Before the war, that boy would have been around there and back before you could say Jack Robinson;now, the lazy rascal takes his time just like a white man."Dave returned more promptly than from his first trip. "Jedge Straight's dere now, suh," he said. "He's done come in.""I'll take you right around and introduce you,"said the doctor, running on pleasantly, like a babbling brook. "I don't know whether the judge ever met your mother or not, but he knows a gentleman when he sees one, and will be glad to meet you and look after your affair. See to the patients, Dave, and say I'll be back shortly, and don't forget any messages left for me. Look sharp, now! You know your failing!"They found Judge Straight in his office. He was seated by the rear window, and had fallen into a gentle doze--the air of Patesville was conducive to slumber. A visitor from some bustling city might have rubbed his eyes, on any but a market-day, and imagined the whole town asleep --that the people were somnambulists and did not know it. The judge, an old hand, roused himself so skillfully, at the sound of approaching footsteps, that his visitors could not guess but that he had been wide awake. He shook hands with the doctor, and acknowledged the introduction to Tryon with a rare old-fashioned courtesy, which the young man thought a very charming survival of the manners of a past and happier age.
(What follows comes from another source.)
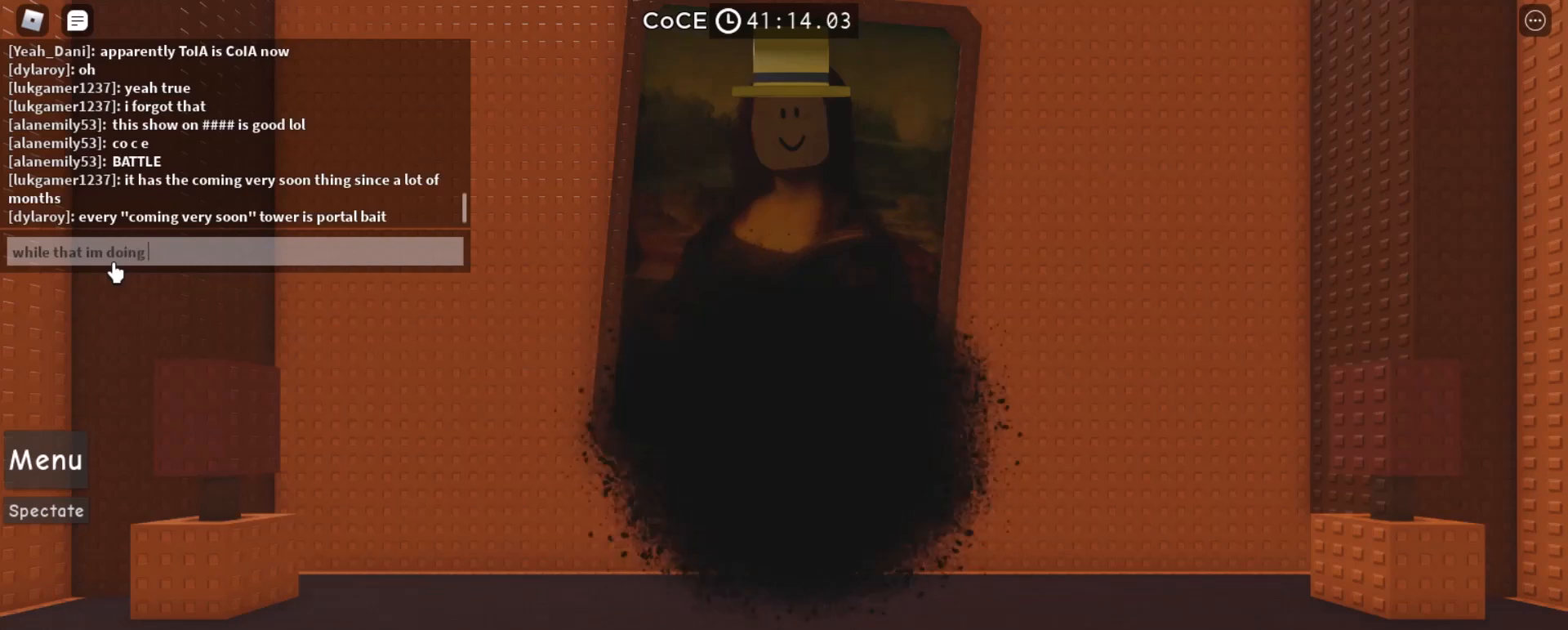
{"keys": ["e"], "mouse": [], "events": [[67, "s", "down"], [100, "s", "up"], [233, "e", "down"], [267, "e", "up"], [500, "e", "down"]]}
"No," replied the judge, in answer to a question by Dr. Green, "I never met his mother; I was a generation ahead of her. I was at school with her father, however, fifty years ago--fifty years ago!
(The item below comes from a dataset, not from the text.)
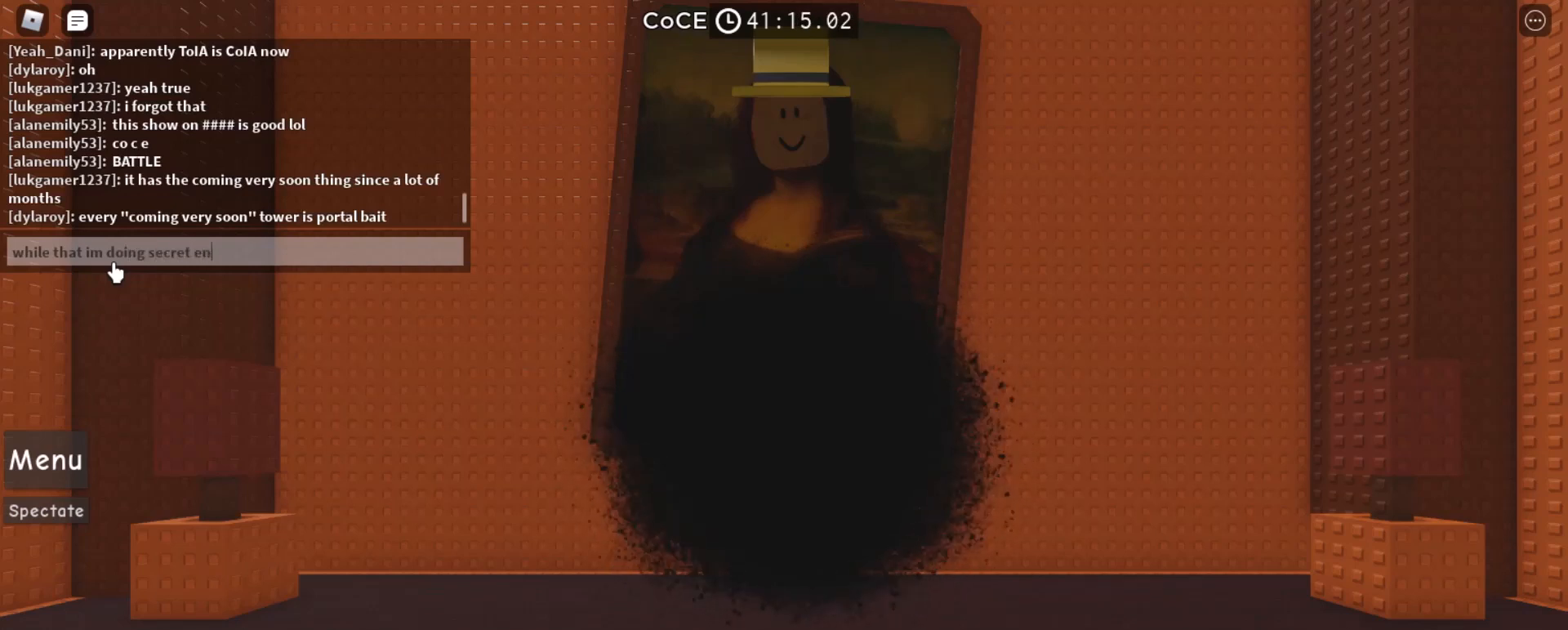
{"keys": [], "mouse": [], "events": [[33, "d", "up"]]}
No doubt that seems to you a long time, young gentleman?""It is a long time, sir," replied Tryon. "I must live more than twice as long as I have in order to cover it.""A long time, and a troubled time," sighed the judge. "I could wish that I might see this unhappy land at peace with itself before I die.
Things are in a sad tangle; I can't see the way out. But the worst enemy has been slain, in spite of us. We are well rid of slavery.""But the negro we still have with us," remarked the doctor, "for here comes my man Dave. What is it, Dave?" he asked sharply, as the negro stuck his head in at the door.
"Doctuh Green," he said, "I fuhgot ter tell you, suh, dat dat young 'oman wuz at de office agin jes' befo' you come in, an' said fer you to go right down an' see her mammy ez soon ez you could.""Ah, yes, and you've just remembered it! I'm afraid you're entirely too forgetful for a doctor's office. You forgot about old Mrs. Latimer, the other day, and when I got there she had almost choked to death. Now get back to the office, and remember, the next time you forget anything, I'll hire another boy; remember that! That boy's head," he remarked to his companions, after Dave had gone, "reminds me of nothing so much as a dried gourd, with a handful of cowpeas rattling around it, in lieu of gray matter. An old woman out in Redbank got a fishbone in her throat, the other day, and nearly choked to death before I got there. A white woman, sir, came very near losing her life because of a lazy, trifling negro!""I should think you would discharge him, sir,"suggested Tryon.
"What would be the use?" rejoined the doctor.